Ветер богов

22
18
20
22
24
26
28
30

– Оказывается, у вас здесь были свои забавы, – великодушно подытожил обмен воспоминаниями Курбатов. – Благословляем, капитан фон Бергер. Постарайтесь держаться поубедительнее.

– Не забудьте, капитан, что мне обещано по кружке пива в каждом из пивных подвальчиков вашего Брауншвайса[54].

– Я утоплю вас в пиве, – мечтательно произнес капитан, не слишком-то храбро выходя из своего укрытия. – Если только меня сегодня же не погрузят в это лесное болото.

С палубы он действительно спускался не слишком храбро, тем не менее во время переговоров вел себя настолько самоуверенно, что у националистов не осталось ни малейшего сомнения в том, что перед ними немецкий офицер. Самым убедительным аргументом послужило то, что в момент, когда парнишка, сопровождавший представителя Центрального штаба ОУН и выступавший, очевидно, в роли проводника, попытался взять его в заложники на время, пока Орест, как звали представителя, будет беседовать с остальными диверсантами, фон Бергер, не задумываясь, съездил ему по физиономии, а когда тот упал, презрительно назвал русской свиньей и, перешагнув через него, спокойно направился назад к катеру.

– Подождите, господин капитан! – остановил его Орест. – Вся наша стычка – глупое недоразумение. Мы оказались здесь случайно, идем на Волынь. Так что сейчас все прояснится.

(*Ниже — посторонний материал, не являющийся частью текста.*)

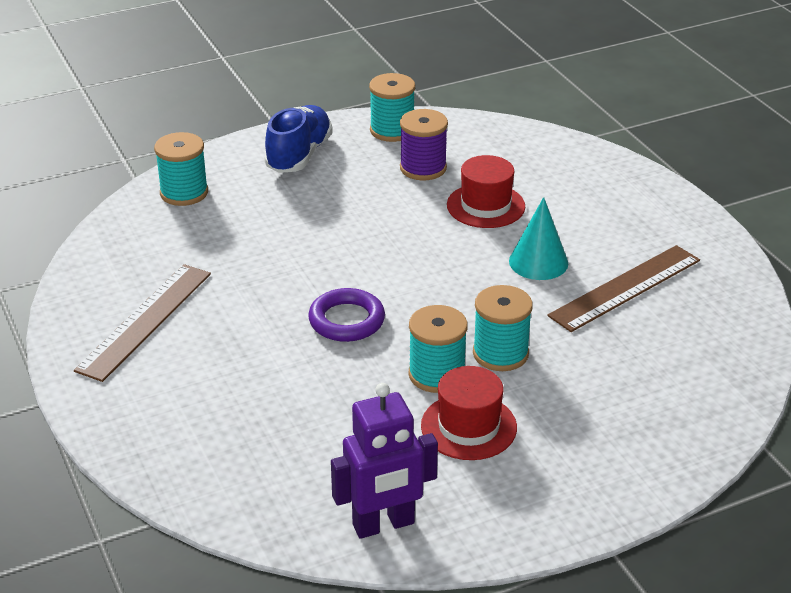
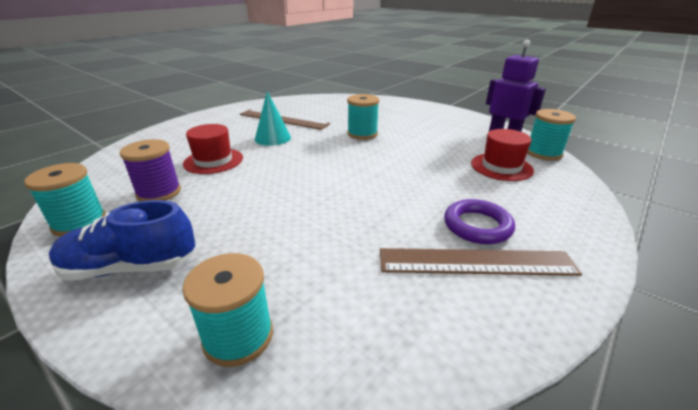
camera: 115 degrees left, 5 degrees down
purple ring [308,288,385,342] -> purple ring moved to [444,199,515,244]
turquoise spool [409,305,468,393] -> turquoise spool moved to [527,109,576,160]
red hat [421,366,517,460] -> red hat moved to [471,129,534,181]

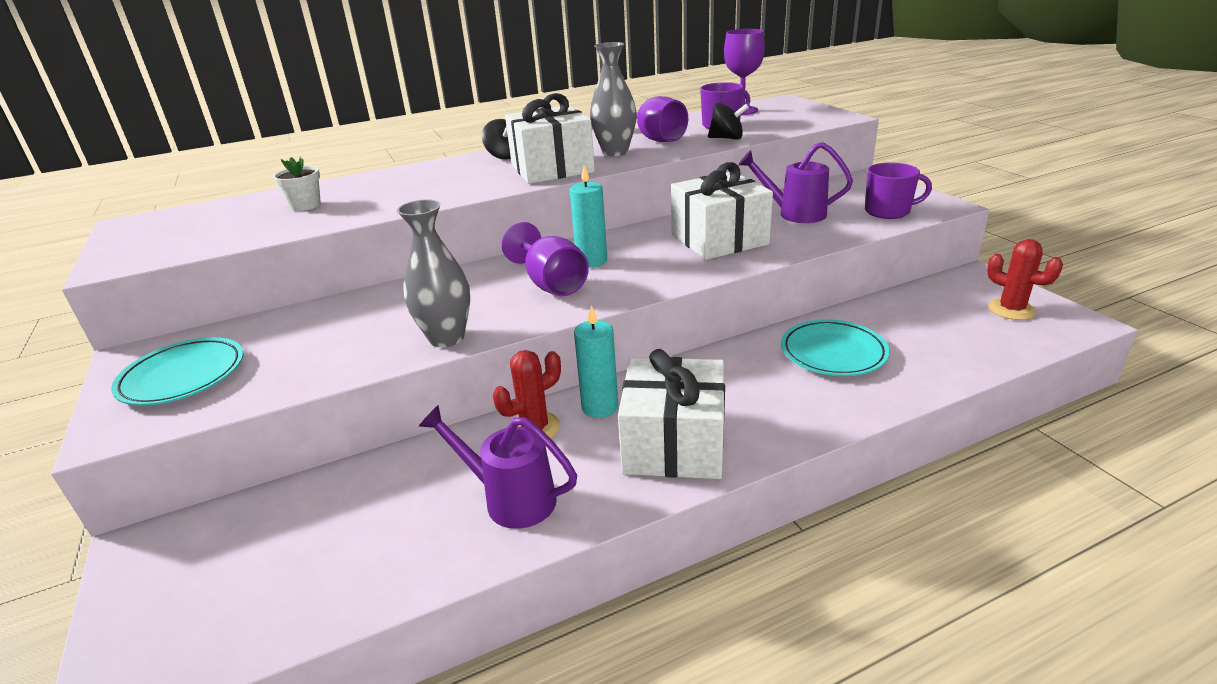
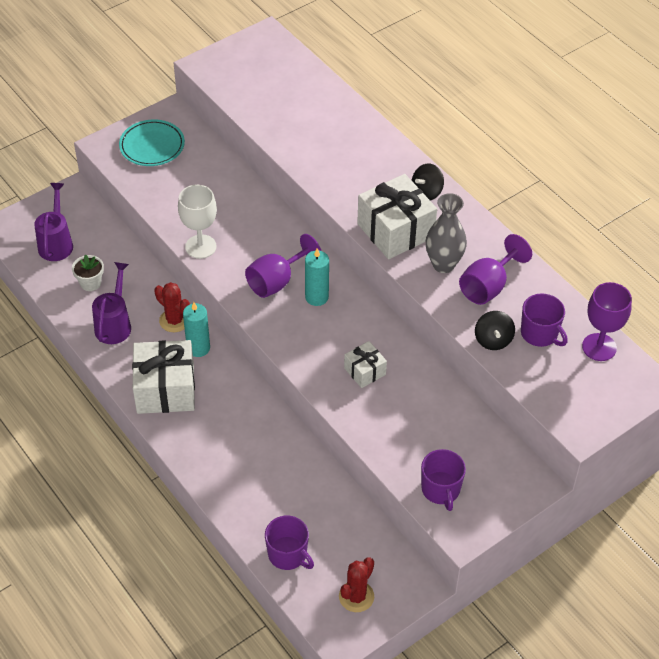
camera: 75 degrees right, 20 degrees up
white flower pot [273,157,321,211] -> white flower pot moved to [72,254,104,291]
grey vase [397,199,470,347] -> white goblet [178,185,217,259]
white gift [671,162,773,260] -> white gift [344,341,387,388], size x0.52
purple watering can [738,142,853,223] -> purple watering can moved to [34,183,73,261]
turquoise plate [781,319,890,376] -> none
none -> purple mug [265,516,314,570]

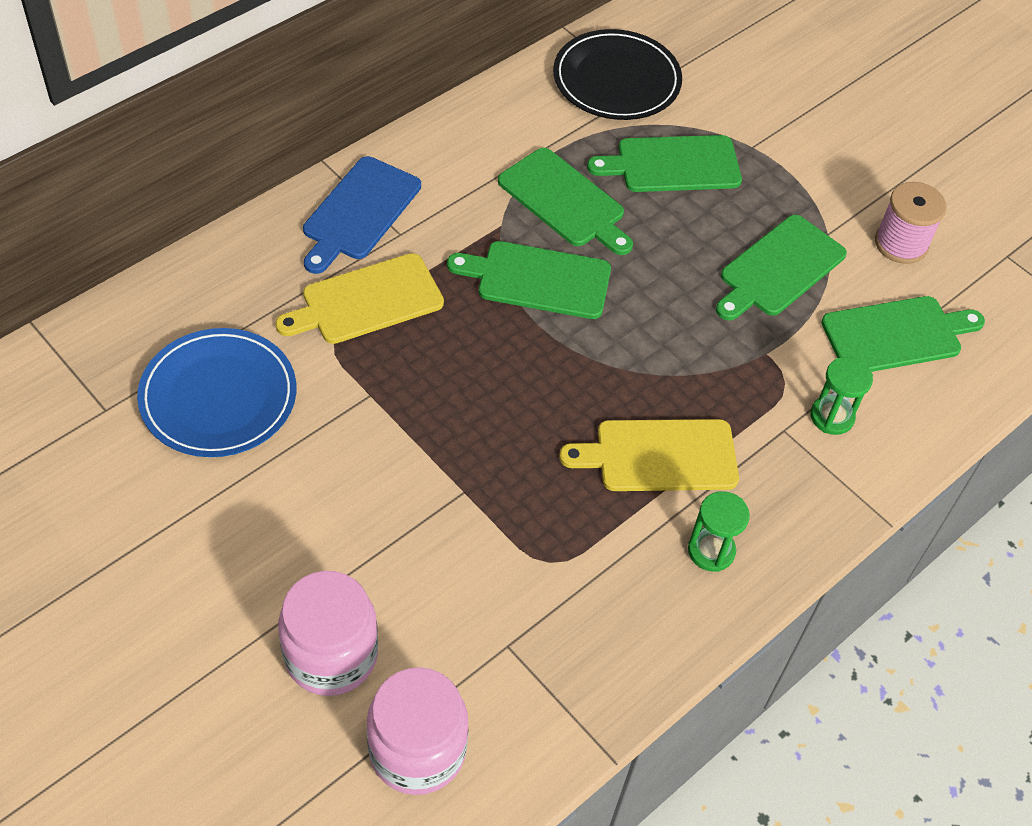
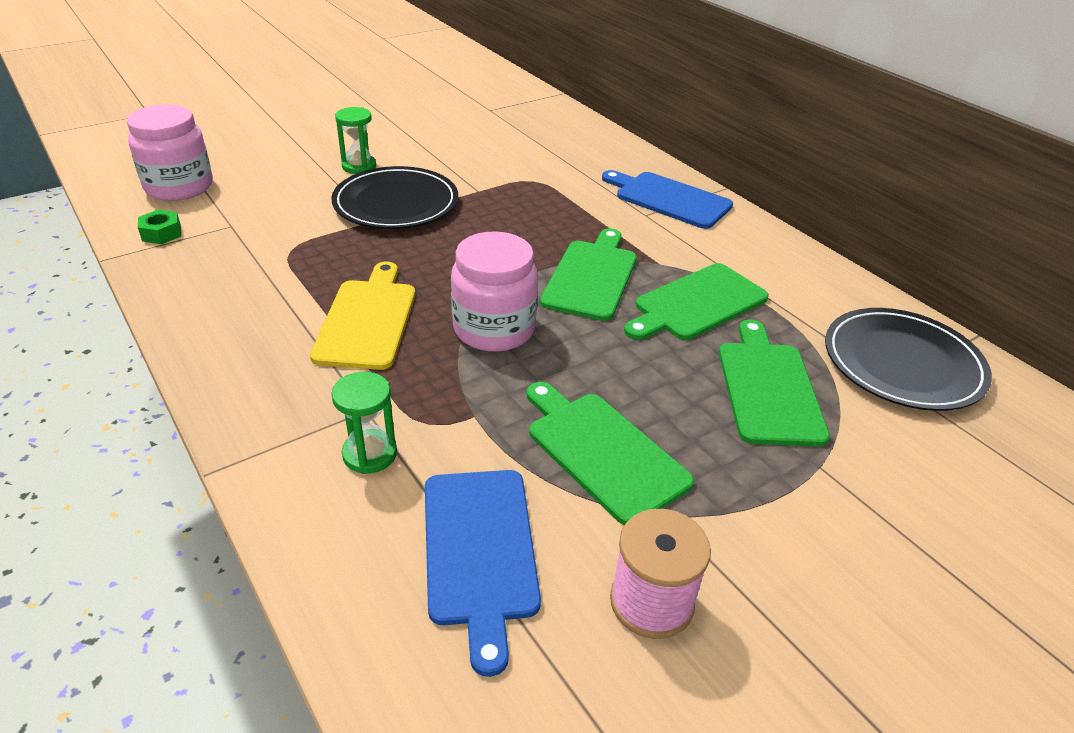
camera: 100 degrees right, 15 degrees down
blue plate [137,328,297,457] -> none
yellow cutting board [275,253,444,344] -> none
pink jar [278,571,378,696] -> pink jar moved to [451,231,538,352]
green hourglass [688,491,750,572] -> green hourglass moved to [335,107,376,174]
green cutting board [821,296,985,372] -> blue cutting board [425,470,541,677]
none -> green nut [138,210,181,244]
none -> black plate [331,166,458,229]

– На катере есть немного оружия. Все оно – ваше, – снисходительно принял этот жест примирения капитан вермахта.

73

В кабинет Умбарта Скорцени не вошел, а буквально ворвался в сопровождении Родля, Фройнштаг и Норвига.

– Так как это понимать, штурмбаннфюрер?! – грозно прорычал он, уродуя свирепой гримасой и без того изуродованное шрамами лицо.

– Что… понимать? – Умбарт стоял у окна, заложив руки за спину. Лицо его покрылось лиловыми пятнами.

– Вы прекрасно знаете, что я имею в виду! Может, доставить сюда вашу австрийскую аристократку на очную ставку? Или вас к ней? Но уже в подвал гестапо? Что вы молчите, как новорожденный с развязавшимся пупком?

Такого натиска Умбарт не ожидал. Наоборот, он сам приготовился к яростной атаке на Скорцени, требуя извинений и угрожая рапортом на имя командования. Хотя отлично понимал, что, выбирая, кого из штурмбаннфюреров наказывать, командование, конечно же, остановится на корсиканском ослике Умбарте. Но теперь до него дошло, что «первый диверсант рейха» упредил его. И не только во времени. У Скорцени свидетели и союзники, а у него в запасе только австрийская аристократка-любовница… Которая еще неизвестно как повела себя.

– Господин Скорцени, – Умбарт почти с ненавистью взглянул на Норвига, затем на Фройнштаг. – Очевидно, произошло одно из тех недоразумений, которые нетрудно уладить. Если, конечно, мы остались бы тет-а-тет.

– В таком случае мы с гауптштурмфюрером Норвигом выйдем, – сразу же взял инициативу в свои руки Родль, как всегда решивший, что все конфликты должны завершаться дипломатическим отступлением обеих сторон на заранее подготовленные позиции. Он вежливо положил на стол перед Скорцени пистолет Умбарта и, кивнув Фройнштаг, вышел за дверь. Норвиг – худощавый, по-женски узкоплечий флегматик – последовал за ними.

– Садитесь, Умбарт, – взвесил на ладони пистолет штурмбаннфюрера Скорцени. – Вам объяснить, что произошло, или вы уже все поняли?

– Кое-что мне объяснил ваш адъютант. Кстати, настоящий офицер.

– Не стоит расхваливать моего адъютанта. Мне прекрасно известны все его несомненные достоинства, – прервал комбата «первый диверсант рейха». Они уселись по разные стороны стола, но пистолет Умбарта все еще покоился в огромном кулаке Скорцени. – Почему вы скрыли от меня, что связаны с целой подпольной группой австрийских сепаратистов, Умбарт?

– Но я не связан ни с какой такой группой… – Скорцени показалось, что зубы штурмбаннфюрера застучали, словно от неуемного холода.

– В которой одну из ролей играет ваша любовница Марта фон Эслингер. В перестрелке у виллы «Камаче» нам пришлось слегка ранить ее, но боюсь, что последнее слово в этой стычке скажет палач.

– Фон Эслингер ранена?! – лицо Умбарта мгновенно посерело, будто его вылепили из низкопробного цемента. – Она… Рана серьезная?